BEGIN

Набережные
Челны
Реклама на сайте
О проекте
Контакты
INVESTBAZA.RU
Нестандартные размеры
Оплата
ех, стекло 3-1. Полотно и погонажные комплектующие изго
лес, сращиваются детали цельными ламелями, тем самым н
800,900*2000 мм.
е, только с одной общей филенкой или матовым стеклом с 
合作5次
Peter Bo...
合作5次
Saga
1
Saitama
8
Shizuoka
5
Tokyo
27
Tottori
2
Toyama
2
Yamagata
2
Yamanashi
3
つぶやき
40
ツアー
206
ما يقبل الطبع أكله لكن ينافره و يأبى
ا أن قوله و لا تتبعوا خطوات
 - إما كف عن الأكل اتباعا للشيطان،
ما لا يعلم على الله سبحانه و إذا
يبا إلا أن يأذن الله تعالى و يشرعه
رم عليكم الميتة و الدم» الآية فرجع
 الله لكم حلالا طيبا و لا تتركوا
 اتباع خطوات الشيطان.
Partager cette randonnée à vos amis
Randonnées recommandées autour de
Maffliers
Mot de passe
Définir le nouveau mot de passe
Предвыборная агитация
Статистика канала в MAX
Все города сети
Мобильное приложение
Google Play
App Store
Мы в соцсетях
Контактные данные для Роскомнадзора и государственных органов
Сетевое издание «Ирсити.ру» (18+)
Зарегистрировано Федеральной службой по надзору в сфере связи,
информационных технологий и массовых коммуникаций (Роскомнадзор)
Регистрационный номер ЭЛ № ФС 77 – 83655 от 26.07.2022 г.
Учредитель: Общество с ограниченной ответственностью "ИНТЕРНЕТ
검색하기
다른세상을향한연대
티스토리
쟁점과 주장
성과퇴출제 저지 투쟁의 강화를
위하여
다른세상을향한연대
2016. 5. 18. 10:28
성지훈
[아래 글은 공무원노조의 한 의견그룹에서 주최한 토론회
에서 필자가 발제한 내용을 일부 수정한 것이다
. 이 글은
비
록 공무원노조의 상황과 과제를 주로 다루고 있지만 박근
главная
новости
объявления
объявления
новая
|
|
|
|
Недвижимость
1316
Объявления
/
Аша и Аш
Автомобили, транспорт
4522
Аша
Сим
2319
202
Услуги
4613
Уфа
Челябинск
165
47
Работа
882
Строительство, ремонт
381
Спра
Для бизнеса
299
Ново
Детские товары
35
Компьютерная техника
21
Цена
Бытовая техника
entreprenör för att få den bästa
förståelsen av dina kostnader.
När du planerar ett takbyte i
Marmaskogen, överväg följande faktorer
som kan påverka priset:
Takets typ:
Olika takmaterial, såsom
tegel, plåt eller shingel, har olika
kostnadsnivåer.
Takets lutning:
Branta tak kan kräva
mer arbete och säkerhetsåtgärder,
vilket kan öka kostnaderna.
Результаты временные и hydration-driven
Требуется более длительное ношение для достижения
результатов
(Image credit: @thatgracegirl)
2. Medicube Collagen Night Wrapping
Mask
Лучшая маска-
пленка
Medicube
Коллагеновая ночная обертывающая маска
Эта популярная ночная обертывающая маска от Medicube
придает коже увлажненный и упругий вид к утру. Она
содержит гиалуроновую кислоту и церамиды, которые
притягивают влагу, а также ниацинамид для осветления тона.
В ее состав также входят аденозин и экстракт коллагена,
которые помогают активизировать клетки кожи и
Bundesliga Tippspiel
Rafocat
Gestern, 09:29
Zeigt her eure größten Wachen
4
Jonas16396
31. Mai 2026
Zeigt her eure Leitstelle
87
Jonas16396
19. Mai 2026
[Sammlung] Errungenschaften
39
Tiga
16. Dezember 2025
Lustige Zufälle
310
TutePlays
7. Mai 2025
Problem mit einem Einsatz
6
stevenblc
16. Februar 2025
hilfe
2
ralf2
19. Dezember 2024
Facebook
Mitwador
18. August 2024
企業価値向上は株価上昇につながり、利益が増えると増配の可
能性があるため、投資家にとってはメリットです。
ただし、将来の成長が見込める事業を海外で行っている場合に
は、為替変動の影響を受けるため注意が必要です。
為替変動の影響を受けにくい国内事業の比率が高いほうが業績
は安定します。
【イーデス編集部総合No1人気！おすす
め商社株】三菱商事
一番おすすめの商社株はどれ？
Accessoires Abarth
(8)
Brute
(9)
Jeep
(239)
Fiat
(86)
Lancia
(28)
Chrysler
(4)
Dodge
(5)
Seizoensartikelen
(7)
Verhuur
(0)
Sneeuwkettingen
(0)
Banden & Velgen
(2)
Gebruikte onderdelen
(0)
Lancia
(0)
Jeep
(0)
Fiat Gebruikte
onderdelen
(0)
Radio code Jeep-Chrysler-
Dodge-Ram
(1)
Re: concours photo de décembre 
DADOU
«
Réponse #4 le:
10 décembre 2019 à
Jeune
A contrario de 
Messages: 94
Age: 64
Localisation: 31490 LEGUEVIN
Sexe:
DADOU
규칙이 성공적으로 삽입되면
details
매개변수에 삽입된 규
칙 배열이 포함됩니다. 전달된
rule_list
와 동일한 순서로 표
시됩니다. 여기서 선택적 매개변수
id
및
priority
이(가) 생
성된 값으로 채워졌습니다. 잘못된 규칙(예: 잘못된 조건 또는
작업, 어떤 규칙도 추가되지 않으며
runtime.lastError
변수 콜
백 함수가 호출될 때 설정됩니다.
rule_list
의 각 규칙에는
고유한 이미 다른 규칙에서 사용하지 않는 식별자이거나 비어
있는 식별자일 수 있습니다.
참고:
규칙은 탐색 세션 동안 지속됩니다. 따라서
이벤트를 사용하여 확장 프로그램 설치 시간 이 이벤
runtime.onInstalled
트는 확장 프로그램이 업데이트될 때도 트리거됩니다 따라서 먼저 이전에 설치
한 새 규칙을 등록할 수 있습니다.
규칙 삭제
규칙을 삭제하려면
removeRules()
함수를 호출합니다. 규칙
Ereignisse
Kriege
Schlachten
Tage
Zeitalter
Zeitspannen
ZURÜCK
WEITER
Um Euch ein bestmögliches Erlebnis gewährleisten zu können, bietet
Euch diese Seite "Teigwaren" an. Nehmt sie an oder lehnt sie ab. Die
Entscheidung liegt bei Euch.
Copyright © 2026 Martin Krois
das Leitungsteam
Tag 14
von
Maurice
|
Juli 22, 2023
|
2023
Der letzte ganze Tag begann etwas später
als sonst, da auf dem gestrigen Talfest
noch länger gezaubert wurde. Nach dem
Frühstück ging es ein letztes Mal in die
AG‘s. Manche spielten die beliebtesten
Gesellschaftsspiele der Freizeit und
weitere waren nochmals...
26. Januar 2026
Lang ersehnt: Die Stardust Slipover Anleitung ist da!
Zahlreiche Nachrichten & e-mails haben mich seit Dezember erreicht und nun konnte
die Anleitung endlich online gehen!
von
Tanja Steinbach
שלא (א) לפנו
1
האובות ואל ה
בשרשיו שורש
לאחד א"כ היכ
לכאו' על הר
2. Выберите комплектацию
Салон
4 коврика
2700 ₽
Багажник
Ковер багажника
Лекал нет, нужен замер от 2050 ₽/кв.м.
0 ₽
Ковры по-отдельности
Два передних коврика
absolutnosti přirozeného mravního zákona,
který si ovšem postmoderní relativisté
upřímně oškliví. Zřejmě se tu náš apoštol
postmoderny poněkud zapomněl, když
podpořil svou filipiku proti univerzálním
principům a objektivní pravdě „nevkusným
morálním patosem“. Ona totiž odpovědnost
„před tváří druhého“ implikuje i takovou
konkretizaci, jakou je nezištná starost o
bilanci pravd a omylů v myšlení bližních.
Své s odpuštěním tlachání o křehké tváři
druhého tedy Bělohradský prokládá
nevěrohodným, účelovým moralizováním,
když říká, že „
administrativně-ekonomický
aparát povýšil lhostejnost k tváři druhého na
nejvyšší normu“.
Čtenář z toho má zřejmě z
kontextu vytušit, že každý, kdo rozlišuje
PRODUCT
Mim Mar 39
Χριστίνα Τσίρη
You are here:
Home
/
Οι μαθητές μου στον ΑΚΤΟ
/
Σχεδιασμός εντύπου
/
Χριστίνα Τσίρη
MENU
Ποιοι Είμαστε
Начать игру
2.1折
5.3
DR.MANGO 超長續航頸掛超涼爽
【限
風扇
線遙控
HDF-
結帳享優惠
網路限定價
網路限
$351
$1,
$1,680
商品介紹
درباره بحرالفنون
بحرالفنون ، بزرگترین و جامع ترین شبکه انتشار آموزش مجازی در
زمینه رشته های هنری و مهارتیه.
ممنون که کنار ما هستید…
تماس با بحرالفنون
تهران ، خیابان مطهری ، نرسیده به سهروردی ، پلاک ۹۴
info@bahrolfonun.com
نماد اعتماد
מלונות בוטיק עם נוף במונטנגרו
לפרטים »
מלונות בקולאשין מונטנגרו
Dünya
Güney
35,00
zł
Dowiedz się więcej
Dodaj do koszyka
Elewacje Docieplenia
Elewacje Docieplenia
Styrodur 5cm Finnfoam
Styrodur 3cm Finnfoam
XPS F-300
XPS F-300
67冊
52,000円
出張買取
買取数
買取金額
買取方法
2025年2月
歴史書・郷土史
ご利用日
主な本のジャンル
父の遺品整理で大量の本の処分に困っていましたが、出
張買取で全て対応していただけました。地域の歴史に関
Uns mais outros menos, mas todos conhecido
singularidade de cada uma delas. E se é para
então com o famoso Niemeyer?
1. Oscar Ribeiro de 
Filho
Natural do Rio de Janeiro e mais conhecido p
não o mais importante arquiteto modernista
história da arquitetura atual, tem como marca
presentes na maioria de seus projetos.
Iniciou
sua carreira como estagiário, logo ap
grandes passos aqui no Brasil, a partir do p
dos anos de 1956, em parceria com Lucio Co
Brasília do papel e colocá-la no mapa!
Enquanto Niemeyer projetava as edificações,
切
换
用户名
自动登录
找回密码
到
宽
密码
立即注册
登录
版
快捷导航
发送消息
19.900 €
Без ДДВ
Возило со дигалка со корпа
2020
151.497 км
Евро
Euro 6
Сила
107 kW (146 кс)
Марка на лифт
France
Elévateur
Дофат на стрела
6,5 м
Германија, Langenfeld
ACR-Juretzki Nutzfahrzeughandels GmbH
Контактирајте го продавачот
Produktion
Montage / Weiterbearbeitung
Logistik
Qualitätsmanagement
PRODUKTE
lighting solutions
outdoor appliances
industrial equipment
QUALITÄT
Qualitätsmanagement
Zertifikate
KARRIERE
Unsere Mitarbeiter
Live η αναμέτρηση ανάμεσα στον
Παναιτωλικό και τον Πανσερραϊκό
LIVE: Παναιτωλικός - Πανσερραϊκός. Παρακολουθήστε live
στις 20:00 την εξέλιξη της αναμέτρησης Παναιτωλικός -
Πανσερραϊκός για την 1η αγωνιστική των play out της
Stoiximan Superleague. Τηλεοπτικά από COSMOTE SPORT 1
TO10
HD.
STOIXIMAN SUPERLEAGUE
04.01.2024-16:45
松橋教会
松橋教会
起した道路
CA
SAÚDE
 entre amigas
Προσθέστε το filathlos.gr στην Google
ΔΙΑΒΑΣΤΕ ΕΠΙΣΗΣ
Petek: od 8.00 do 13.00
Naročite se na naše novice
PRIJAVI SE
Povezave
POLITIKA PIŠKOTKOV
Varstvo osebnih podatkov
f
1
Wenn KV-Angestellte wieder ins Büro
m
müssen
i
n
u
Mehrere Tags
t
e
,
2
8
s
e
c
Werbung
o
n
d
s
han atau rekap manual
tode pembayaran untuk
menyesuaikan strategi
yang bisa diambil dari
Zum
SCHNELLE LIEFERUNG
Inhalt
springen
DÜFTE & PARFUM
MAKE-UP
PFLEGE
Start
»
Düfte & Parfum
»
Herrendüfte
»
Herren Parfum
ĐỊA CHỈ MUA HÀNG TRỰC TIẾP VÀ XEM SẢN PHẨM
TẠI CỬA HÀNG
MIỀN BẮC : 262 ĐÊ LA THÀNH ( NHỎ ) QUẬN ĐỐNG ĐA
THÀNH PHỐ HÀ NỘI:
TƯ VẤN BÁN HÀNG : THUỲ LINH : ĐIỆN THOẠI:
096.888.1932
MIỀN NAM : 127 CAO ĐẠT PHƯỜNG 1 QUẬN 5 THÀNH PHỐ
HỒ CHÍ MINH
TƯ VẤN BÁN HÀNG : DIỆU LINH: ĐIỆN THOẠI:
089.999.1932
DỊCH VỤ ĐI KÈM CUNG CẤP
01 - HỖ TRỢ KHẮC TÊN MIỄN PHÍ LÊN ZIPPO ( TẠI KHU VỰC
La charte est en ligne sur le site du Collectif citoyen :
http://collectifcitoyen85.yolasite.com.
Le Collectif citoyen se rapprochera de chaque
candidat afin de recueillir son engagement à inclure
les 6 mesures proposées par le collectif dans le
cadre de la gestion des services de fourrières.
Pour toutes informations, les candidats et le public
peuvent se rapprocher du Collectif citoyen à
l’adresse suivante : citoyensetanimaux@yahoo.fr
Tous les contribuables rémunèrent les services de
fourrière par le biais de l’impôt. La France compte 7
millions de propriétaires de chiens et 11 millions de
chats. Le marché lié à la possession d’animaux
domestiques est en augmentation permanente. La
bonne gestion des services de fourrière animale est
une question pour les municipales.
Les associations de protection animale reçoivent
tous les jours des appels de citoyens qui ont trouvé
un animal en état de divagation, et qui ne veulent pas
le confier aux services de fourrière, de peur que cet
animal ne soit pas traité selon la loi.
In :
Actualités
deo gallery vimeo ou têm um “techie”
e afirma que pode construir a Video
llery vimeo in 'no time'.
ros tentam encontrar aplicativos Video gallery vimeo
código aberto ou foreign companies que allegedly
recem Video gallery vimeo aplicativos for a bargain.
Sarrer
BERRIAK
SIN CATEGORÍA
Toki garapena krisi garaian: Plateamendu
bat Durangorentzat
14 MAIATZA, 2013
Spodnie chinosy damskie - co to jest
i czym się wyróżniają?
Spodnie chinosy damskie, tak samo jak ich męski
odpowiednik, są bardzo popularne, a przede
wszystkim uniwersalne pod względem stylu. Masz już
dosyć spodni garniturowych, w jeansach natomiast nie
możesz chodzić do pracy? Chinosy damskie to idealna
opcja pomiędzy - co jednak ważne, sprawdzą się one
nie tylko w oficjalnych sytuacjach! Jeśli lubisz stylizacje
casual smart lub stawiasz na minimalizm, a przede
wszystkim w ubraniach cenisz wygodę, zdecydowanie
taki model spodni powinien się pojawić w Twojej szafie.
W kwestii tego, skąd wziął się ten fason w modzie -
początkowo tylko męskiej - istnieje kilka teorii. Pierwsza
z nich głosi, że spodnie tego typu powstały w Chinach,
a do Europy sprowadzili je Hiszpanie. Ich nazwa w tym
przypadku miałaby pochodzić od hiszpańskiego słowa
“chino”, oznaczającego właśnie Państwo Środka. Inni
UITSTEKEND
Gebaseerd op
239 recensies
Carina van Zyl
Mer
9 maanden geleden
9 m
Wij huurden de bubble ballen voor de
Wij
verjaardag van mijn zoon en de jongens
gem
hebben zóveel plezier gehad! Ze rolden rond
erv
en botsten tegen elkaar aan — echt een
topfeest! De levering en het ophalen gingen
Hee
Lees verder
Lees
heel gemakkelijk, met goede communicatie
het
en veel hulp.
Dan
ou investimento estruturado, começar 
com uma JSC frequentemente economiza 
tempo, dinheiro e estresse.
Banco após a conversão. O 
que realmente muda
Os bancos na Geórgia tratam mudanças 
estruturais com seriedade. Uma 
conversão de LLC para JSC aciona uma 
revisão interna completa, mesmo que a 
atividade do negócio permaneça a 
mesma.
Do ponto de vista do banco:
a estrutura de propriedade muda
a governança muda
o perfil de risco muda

END

## WRITTEN TASK:
Could you render the material as a numbered list, starting with its first line and going on through the line that contains "результатов", leaving out any blank lines?

## OUTPUT BELOW:
1. Набережные
2. Челны
3. Реклама на сайте
4. О проекте
5. Контакты
6. INVESTBAZA.RU
7. Нестандартные размеры
8. Оплата
9. ех, стекло 3-1. Полотно и погонажные комплектующие изго
10. лес, сращиваются детали цельными ламелями, тем самым н
11. 800,900*2000 мм.
12. е, только с одной общей филенкой или матовым стеклом с 
13. 合作5次
14. Peter Bo...
15. 合作5次
16. Saga
17. 1
18. Saitama
19. 8
20. Shizuoka
21. 5
22. Tokyo
23. 27
24. Tottori
25. 2
26. Toyama
27. 2
28. Yamagata
29. 2
30. Yamanashi
31. 3
32. つぶやき
33. 40
34. ツアー
35. 206
36. ما يقبل الطبع أكله لكن ينافره و يأبى
37. ا أن قوله و لا تتبعوا خطوات
38.  - إما كف عن الأكل اتباعا للشيطان،
39. ما لا يعلم على الله سبحانه و إذا
40. يبا إلا أن يأذن الله تعالى و يشرعه
41. رم عليكم الميتة و الدم» الآية فرجع
42.  الله لكم حلالا طيبا و لا تتركوا
43.  اتباع خطوات الشيطان.
44. Partager cette randonnée à vos amis
45. Randonnées recommandées autour de
46. Maffliers
47. Mot de passe
48. Définir le nouveau mot de passe
49. Предвыборная агитация
50. Статистика канала в MAX
51. Все города сети
52. Мобильное приложение
53. Google Play
54. App Store
55. Мы в соцсетях
56. Контактные данные для Роскомнадзора и государственных органов
57. Сетевое издание «Ирсити.ру» (18+)
58. Зарегистрировано Федеральной службой по надзору в сфере связи,
59. информационных технологий и массовых коммуникаций (Роскомнадзор)
60. Регистрационный номер ЭЛ № ФС 77 – 83655 от 26.07.2022 г.
61. Учредитель: Общество с ограниченной ответственностью "ИНТЕРНЕТ
62. 검색하기
63. 다른세상을향한연대
64. 티스토리
65. 쟁점과 주장
66. 성과퇴출제 저지 투쟁의 강화를
67. 위하여
68. 다른세상을향한연대
69. 2016. 5. 18. 10:28
70. 성지훈
71. [아래 글은 공무원노조의 한 의견그룹에서 주최한 토론회
72. 에서 필자가 발제한 내용을 일부 수정한 것이다
73. . 이 글은
74. 비
75. 록 공무원노조의 상황과 과제를 주로 다루고 있지만 박근
76. главная
77. новости
78. объявления
79. объявления
80. новая
81. |
82. |
83. |
84. |
85. Недвижимость
86. 1316
87. Объявления
88. /
89. Аша и Аш
90. Автомобили, транспорт
91. 4522
92. Аша
93. Сим
94. 2319
95. 202
96. Услуги
97. 4613
98. Уфа
99. Челябинск
100. 165
101. 47
102. Работа
103. 882
104. Строительство, ремонт
105. 381
106. Спра
107. Для бизнеса
108. 299
109. Ново
110. Детские товары
111. 35
112. Компьютерная техника
113. 21
114. Цена
115. Бытовая техника
116. entreprenör för att få den bästa
117. förståelsen av dina kostnader.
118. När du planerar ett takbyte i
119. Marmaskogen, överväg följande faktorer
120. som kan påverka priset:
121. Takets typ:
122. Olika takmaterial, såsom
123. tegel, plåt eller shingel, har olika
124. kostnadsnivåer.
125. Takets lutning:
126. Branta tak kan kräva
127. mer arbete och säkerhetsåtgärder,
128. vilket kan öka kostnaderna.
129. Результаты временные и hydration-driven
130. Требуется более длительное ношение для достижения
131. результатов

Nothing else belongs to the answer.